Along with similar roots in folk music, they both had an affinity for film and Elvis, grew up in the midwest, one a Boy From The North Country and the other a Boy In Ohio. Ochs donned a gold lamé suit in the final chapter of his career and played Presley and Holly medleys.
“Thirsty Boots” was a song Dylan covered and that Ochs was fond of. The song was performed by Eric Andersen, the man who wrote it, at the Phil Ochs memorial concert. The memorial was held nearly two months after Ochs hung himself and four days after Dylan turned 35, the age Ochs was at the time of his death.
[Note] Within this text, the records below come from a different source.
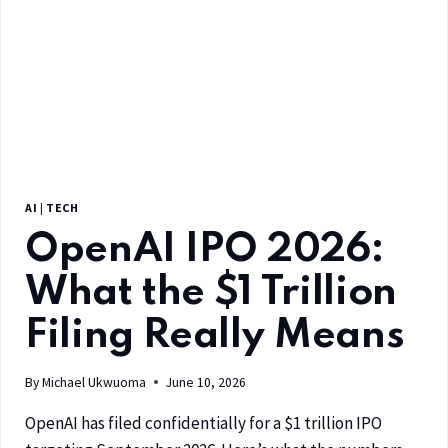
AI
|
TECH
OpenAI IPO 2026:
What the $1 Trillion
Filing Really Means
By
Michael Ukwuoma
June 10, 2026
OpenAI has filed confidentially for a $1 trillion IPO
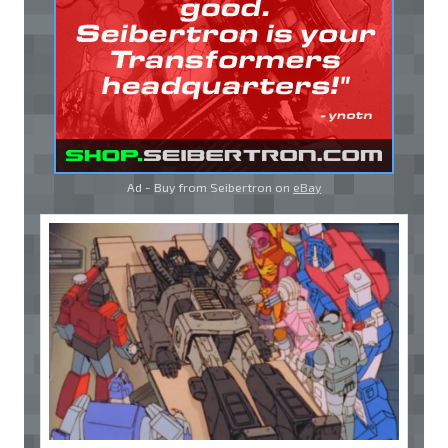
Ad - Buy from Seibertron on
eBay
“The only thing I’ll say about Phil is, it’s very sad for anybody who dies that way, who feels they’re more alone when they die than when they’re born. It’s very heavy,” Andersen said.
Dylan wrote a song about what it might have been like to meet Elvis: “Went to See The Gypsy.” When my grandfather passed away, I thought of that song because of the headline in the Memphis Press-Scimitar about Presley's passing: “A Lonely Life Ends on Elvis Presley Boulevard.”
My grandfather’s final years were lonely, though he was active socially, he never quite got over losing his wife of more than 50 years. The state of his house reflected his age and his grief. I understand that better now in the wandering years after my mother’s murder.
The falling out seemed to stem from musical differences. Dylan played Ochs a song, reportedly “Can You Please Crawl Out Your Window?” or “One of Us Must Know (Sooner or Later).” Though the truth about the limousine story is it’s mostly apocryphal. A game of telelphone that resulted in a lasting myth that for Ochs and Dylan partisans alike says something about the artist they admire. When the legend becomes fact, print the legend, to quote a Western that both Ochs and Dylan likely loved.
“‘It’s okay,’ he said. ‘What do you mean?’ Dylan challenged Phil, instantly angry at him. ‘Listen to it again.’ Phil listened as Dylan ran through the song a second time, but another hearing did not alter his initial reaction. ‘It’s okay,’ he told Dylan, ‘but it’s not going to be a hit.’Dylan went through the ceiling. ‘You’re crazy, man,’ he raged. ‘It’s a great song. You only know protest, that’s all.’”— There But for Fortune: The Life of Phil Ochs by Michael Schumacher.
Dylan kicked Ochs out of the limo and reportedly told him, “You’re not a folk singer. You’re a journalist.”
They had a complicated relationship and were close and then distant at times. But Dylan was there for Ochs to help make his Friends of Chile Benefit Concert successful.
During that time, Dylan’s music shifted again, returning to his roots in the fertile soil of blues and folk, the weird America glimpsed on the Harry Smith anthology.
"Well, you might say that life is a series of returnings. You go out, you go out to school or you go out to work or you go out to get married or to war or anyplace, you always go back, you always return, even if it's only to yourself. You leave yourself and you come back" - Phil Ochs, introducing,” Song of My Returning, Live In Montreal, 10/22/66
Dylan never strays too far from his roots, it’s always there somewhere, whether in the production, the musical style or lyrics.
And so Dylan beats on, a boat against the current, born ceaselessly into the past.